Veamos el caso de la extensión del posnatal. Los parlamentarios de oposición aprueban el proyecto. El gobierno advierte -con razón- que es inconstitucional, porque sólo el Ejecutivo puede proponer legislación que implique gasto público. Es un asunto de forma: si el gobierno lo patrocinara, el problema legal quedaría resuelto. Pero no lo hace, y en cambio impulsa un proyecto distinto, para que padres puedan activar su seguro de desempleo. El conflicto institucional escala.

Mientras, 22 mil madres esperan una solución. Comprensiblemente, les importa un carajo el debate formal entre abogados. Las semanas pasan sin respuesta. Y para ellas la calidad de la democracia no la fijará un informe en derecho de los juristas, sino una respuesta a la pregunta acuciante: ¿Podré quedarme cuidando a mi hijo? ¿O mi sistema político me forzará a salir a trabajar y exponernos a ambos al contagio, sin siquiera acceso a una sala cuna para él?
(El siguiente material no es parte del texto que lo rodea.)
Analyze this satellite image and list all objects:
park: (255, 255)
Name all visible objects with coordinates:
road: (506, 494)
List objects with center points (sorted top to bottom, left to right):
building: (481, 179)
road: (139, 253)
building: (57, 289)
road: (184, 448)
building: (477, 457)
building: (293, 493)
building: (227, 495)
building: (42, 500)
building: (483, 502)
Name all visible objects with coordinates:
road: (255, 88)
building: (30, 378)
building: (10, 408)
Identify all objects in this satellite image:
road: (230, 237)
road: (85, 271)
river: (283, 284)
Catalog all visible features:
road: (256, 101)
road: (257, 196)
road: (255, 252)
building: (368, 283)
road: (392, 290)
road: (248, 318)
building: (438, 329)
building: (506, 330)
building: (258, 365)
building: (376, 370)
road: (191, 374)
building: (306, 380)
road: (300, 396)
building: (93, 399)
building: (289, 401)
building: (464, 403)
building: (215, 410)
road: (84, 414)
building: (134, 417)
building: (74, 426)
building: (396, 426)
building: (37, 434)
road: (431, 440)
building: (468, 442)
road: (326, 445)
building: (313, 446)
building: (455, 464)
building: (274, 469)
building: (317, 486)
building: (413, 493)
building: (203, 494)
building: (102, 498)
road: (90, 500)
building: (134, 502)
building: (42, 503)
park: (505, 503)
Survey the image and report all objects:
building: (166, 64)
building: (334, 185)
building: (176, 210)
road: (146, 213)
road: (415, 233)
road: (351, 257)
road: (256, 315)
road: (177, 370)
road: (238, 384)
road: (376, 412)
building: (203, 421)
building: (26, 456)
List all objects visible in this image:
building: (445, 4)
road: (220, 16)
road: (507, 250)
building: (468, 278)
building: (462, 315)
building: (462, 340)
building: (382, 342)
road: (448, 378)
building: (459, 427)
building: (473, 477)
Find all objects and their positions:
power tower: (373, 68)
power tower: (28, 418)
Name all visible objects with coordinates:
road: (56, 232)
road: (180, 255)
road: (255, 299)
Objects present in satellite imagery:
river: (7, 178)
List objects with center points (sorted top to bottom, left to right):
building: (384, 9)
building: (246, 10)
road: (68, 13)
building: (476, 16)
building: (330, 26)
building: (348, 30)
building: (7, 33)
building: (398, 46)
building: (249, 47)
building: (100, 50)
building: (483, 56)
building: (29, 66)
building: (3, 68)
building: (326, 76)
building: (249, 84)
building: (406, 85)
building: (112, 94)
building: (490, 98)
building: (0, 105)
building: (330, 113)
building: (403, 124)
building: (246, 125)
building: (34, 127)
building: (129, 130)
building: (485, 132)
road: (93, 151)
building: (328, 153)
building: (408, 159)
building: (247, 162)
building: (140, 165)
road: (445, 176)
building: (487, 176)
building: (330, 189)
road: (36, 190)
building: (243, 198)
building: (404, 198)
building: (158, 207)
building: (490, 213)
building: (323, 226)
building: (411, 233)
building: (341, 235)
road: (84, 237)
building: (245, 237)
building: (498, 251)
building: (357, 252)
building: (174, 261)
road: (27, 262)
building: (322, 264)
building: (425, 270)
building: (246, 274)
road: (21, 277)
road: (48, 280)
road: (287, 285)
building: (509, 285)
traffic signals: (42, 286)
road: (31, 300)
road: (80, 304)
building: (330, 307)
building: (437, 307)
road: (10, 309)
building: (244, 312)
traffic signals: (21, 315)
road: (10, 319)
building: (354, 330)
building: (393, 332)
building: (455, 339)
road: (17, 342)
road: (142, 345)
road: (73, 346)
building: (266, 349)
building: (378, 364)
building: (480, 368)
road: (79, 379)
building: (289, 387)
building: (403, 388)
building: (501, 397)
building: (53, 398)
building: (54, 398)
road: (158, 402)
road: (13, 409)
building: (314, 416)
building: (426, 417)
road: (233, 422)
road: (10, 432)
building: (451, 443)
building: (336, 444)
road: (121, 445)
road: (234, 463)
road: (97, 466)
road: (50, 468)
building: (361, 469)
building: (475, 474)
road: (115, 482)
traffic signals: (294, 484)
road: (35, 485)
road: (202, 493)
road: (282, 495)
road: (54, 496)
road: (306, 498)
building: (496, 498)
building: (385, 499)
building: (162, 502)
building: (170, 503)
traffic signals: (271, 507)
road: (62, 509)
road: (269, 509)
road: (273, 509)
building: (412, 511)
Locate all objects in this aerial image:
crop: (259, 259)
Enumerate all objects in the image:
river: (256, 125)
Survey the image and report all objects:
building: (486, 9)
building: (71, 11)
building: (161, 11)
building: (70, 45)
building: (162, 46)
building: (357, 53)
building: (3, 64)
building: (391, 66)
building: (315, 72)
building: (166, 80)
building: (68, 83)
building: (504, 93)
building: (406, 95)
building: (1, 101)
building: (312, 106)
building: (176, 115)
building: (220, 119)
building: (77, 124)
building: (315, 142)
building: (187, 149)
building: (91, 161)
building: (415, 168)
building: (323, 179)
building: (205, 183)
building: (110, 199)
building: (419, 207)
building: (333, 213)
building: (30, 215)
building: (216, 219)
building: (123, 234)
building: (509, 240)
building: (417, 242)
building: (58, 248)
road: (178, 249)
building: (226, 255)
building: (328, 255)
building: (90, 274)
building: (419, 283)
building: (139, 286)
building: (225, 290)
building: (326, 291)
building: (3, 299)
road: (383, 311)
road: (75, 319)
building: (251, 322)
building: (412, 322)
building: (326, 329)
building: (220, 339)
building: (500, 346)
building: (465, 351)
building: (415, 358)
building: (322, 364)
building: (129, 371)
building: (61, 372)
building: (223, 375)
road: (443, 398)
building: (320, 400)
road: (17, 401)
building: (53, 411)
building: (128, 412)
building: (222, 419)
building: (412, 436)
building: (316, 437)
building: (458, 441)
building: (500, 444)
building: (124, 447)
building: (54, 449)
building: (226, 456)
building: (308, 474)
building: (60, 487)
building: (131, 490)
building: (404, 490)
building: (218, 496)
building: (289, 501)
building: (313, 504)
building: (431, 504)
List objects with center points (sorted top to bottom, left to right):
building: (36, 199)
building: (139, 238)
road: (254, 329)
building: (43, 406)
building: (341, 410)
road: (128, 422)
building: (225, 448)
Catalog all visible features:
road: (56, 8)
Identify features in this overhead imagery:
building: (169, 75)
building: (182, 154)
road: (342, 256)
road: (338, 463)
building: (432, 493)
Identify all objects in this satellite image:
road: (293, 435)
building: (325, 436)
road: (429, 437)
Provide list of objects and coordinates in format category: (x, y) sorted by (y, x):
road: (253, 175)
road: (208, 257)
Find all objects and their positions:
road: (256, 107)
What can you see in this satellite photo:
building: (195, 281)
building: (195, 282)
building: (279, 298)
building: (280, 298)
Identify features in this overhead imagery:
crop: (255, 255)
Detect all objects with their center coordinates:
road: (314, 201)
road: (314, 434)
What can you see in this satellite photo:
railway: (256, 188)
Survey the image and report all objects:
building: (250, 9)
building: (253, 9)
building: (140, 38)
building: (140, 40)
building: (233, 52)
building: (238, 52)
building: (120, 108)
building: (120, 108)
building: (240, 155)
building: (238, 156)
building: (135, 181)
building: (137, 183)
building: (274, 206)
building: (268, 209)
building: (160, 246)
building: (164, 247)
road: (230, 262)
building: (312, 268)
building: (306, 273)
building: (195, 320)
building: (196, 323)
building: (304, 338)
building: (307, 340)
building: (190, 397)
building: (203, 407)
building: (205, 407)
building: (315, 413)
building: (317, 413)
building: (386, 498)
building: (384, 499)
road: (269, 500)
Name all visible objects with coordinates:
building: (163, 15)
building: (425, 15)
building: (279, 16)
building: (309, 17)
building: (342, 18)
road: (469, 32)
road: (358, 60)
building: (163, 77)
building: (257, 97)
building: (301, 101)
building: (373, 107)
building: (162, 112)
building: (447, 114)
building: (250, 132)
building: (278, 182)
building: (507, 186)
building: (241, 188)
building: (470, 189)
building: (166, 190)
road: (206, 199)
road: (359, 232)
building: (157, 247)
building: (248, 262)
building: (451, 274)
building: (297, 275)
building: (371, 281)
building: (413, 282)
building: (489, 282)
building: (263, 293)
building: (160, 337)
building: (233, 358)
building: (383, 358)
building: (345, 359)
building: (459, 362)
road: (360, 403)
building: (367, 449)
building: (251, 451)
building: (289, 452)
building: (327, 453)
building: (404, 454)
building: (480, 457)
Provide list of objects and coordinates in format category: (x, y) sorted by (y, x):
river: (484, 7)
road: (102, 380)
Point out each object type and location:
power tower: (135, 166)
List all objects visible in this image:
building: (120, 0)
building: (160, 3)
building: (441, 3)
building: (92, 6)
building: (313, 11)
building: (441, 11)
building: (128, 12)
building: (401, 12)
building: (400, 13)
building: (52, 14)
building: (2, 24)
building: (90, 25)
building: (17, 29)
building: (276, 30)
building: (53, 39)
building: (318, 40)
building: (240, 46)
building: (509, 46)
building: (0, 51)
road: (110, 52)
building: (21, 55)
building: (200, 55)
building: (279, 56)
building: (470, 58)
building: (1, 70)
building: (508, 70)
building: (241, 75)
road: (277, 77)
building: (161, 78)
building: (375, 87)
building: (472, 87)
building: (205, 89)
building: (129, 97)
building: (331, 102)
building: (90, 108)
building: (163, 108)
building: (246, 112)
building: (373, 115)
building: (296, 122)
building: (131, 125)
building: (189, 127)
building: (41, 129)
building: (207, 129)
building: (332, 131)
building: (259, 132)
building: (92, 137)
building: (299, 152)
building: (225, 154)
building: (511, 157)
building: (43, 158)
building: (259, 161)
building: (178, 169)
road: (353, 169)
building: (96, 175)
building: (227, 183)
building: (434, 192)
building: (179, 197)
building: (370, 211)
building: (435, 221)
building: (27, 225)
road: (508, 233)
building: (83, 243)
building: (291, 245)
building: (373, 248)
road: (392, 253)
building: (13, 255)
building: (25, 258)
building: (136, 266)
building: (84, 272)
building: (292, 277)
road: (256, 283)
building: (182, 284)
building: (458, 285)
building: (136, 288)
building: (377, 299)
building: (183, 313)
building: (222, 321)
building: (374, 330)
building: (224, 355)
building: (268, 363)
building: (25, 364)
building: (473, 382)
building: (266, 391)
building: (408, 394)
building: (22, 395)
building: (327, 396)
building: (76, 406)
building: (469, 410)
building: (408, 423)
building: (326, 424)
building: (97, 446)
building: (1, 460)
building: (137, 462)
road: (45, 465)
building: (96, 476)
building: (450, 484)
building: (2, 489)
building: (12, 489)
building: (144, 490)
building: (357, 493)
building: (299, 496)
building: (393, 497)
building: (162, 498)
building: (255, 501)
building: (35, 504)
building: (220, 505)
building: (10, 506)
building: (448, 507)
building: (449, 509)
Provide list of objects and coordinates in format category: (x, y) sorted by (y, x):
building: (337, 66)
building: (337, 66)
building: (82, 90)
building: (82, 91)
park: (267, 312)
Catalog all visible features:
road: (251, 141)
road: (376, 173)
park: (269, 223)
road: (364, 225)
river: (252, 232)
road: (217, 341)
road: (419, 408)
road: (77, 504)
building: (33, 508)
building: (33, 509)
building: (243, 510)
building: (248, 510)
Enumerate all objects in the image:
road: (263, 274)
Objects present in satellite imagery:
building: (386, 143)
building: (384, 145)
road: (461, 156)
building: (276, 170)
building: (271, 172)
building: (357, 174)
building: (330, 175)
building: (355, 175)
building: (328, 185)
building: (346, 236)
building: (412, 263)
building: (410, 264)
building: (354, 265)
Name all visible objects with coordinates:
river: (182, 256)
Y lo mismo con los demás debates sobre la constitucionalidad de proyectos, como el que suspende el corte de servicios básicos durante la emergencia, que fue aprobado hace más de dos semanas por el Congreso, pero el gobierno aún se resiste a promulgar. En democracia, ¿es justo que a una familia le puedan cortar la luz o el agua en medio de una pandemia, haciendo invivible la vivienda de la que el mismo Estado le prohíbe salir? ¿Es esa la respuesta que nuestra democracia entrega a los chilenos? (el gobierno hasta ahora plantea un acuerdo voluntario con las empresas en vez de la ley).

Sin embargo, el Índice también nos da una salida alentadora. Los chilenos están desencantados, pero -y esto es admirable- creen firmemente que ese desencanto se soluciona con más democracia, no con menos. Estamos sólo detrás de Polonia entre los países catalogados como “libres”, en que los ciudadanos creen que “no hay suficiente” democracia.

No queremos que un autócrata nos traiga soluciones, queremos tomar esas soluciones en nuestras manos.

Tenemos una ventana de oportunidad, aún abierta, para construir una democracia legitimada. Hay (¿se acuerdan?) un plebiscito al respecto en octubre. Se haga en esa o en otra fecha, su sola existencia es una esperanza para este Chile que hoy la mayoría percibe, en una triste cita a Lincoln, como el gobierno “de unos pocos, por unos pocos y para unos pocos”.